For better illustrate the proposed method is effective. We give the precision and success rate on another 12 challenging sequences more detailedly, as shown in Table 1. From Table 1 we can see clearly that our approach has a better performance on most challenging sequences. For instances, our tracker achieved the precision score with 0.99 on jogging-2 which has fully occlusion challenge with a short time , while the CCT [31], DSST [3], KCF [10] just obtained 0.19, 0.19, 0.16, respectively. Lemming is a challenging sequence which has occlusion and deformation et al. challenges, and our tracker also achieved the highest score 0.93 while the Struck [6], KCF [10] and DSST [3] obtained 0.50, 0.49, 0.43, respectively. The average precision score of our tracker has improved \(30\%\) than that of the second best tracker CCT [31]. It is also obviously that our tracker has achieved the best success rate, and it average success rate of the proposed tracker also has improved \(30\%\) than the second best tracker CCT [31].

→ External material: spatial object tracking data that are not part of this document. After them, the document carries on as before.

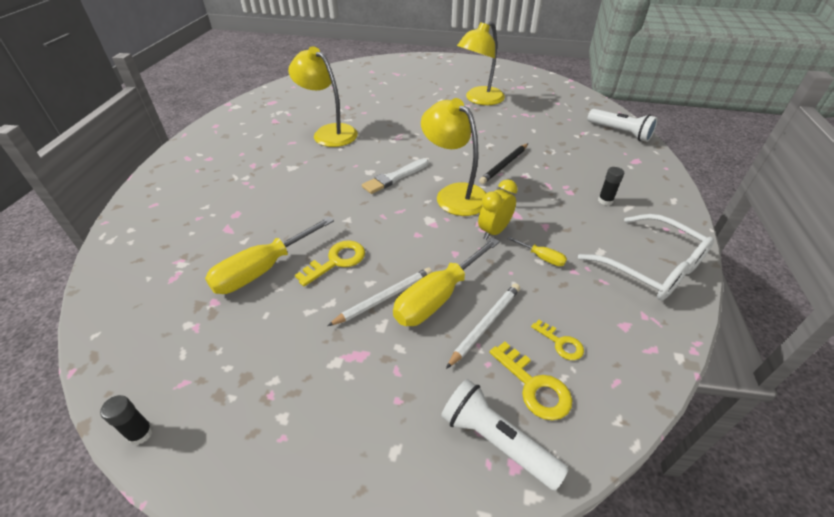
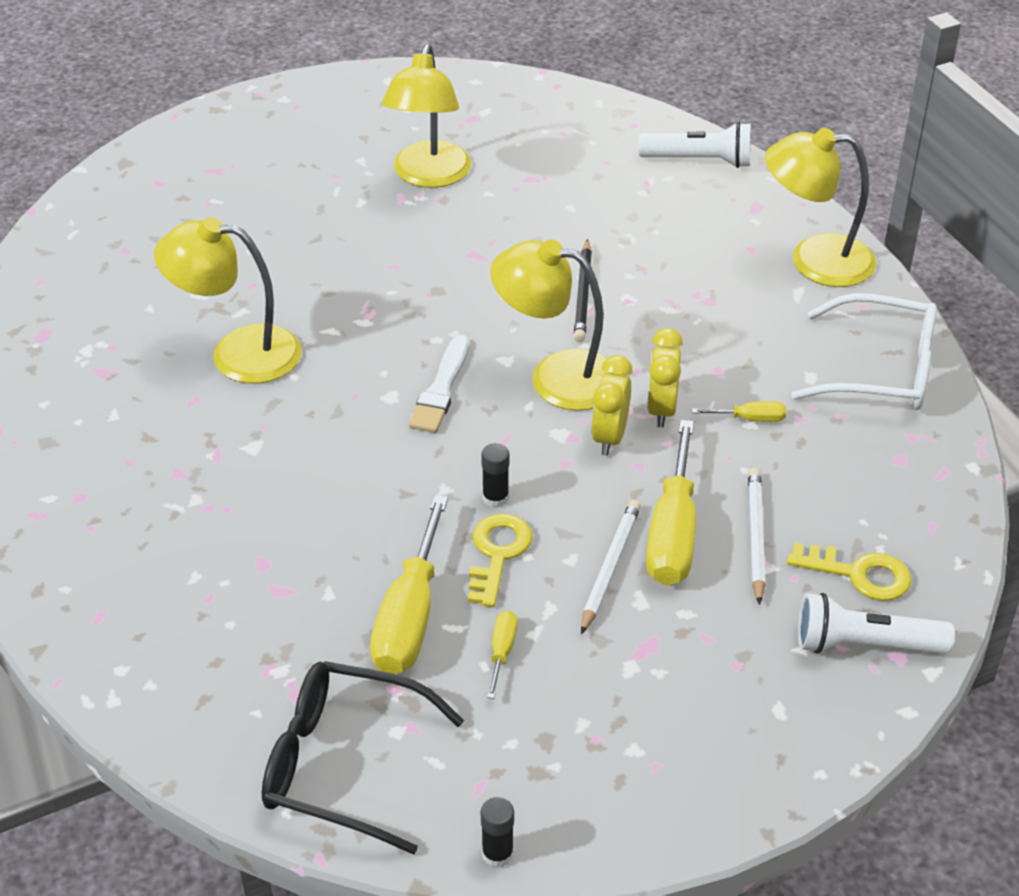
camera: 35 degrees left, 0 degrees up
yellow key [531,320,584,360] -> none
black glue stick [598,167,624,205] -> black glue stick moved to [481,443,509,508]
none -> black glasses [262,661,464,855]
none -> yellow screwdriver [487,610,518,699]
none -> yellow clock [591,355,633,456]
none -> yellow lamp [765,128,876,287]

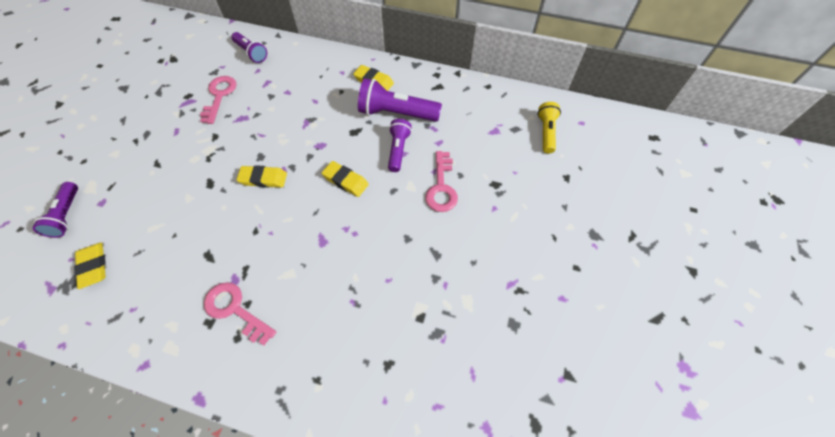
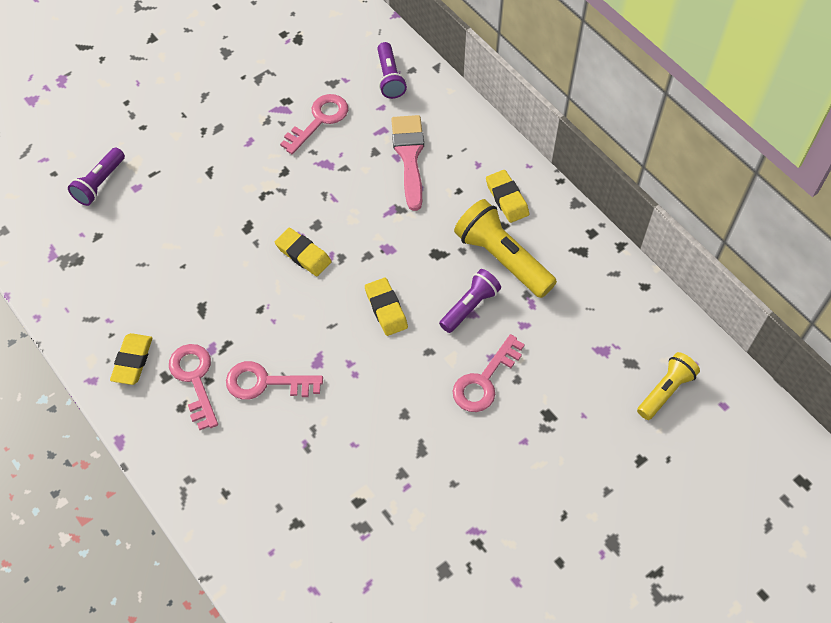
camera: 35 degrees right, 0 degrees up
yellow eraser [74,242,106,289] -> yellow eraser moved to [110,333,152,385]
purple flashlight [358,78,442,122] -> yellow flashlight [454,199,557,298]
none -> pink key [226,361,323,400]
none -> pink brush [391,115,424,211]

Qualitative evaluation The second group experiments are carried out on 12 challenging sequences to evaluate the proposed approach more intuitive. Due to space constraints, we just give the center location error (CLE) of the frame by frame on 6 challenging sequences, as shown in Fig. 4a–f. More results are provided in the supplemental material. From Fig. 4, we can see clearly that our tracker has the lowest center location error on the most frames of the most challenging sequences. Specifically, just like jogging-1 (Fig. 4b) and jogging-2 (Fig. 4c), the CLE of our tracker is lower than CCT [31], DSST [3] and TGPR [4] when the full occlusion happened. When the appearance changed slight quickly, the CLE of our tracker is also lower than most other trackers, as shown in Fleetface (Fig. 4d), Freeman3 (Fig. 4e) and Freeman4 (Fig. 4f). The other CLE results can also demonstrate that our tracker outperforms the other eight state-of-the-art trackers. For better understanding the proposed approach achieved promising performance, the tracked results of the trackers in some representative frames are listed in the supplemental material. These tracked results also indicated that our tracker is effective and robust.

5 Conclusion

In this paper, we proposed a score function to predict the optimal candidate directly instead of learning a classifier. Exploiting the score function can avoid the drift problem. Moreover, to solve the problem of a large number of training samples, we impose a sparse constraint on the score function and use \(\ell _{1}\)-regularized least squares to choose some representative support samples. Then, to evaluate the effectiveness and robustness of the proposed approach, we carry out two groups experiments on the OTB [28] and another 12 challenging sequences. Both quantitative and qualitative evaluations are performed to validate our approach, and experimental results demonstrate that the proposed approach achieved promising performance.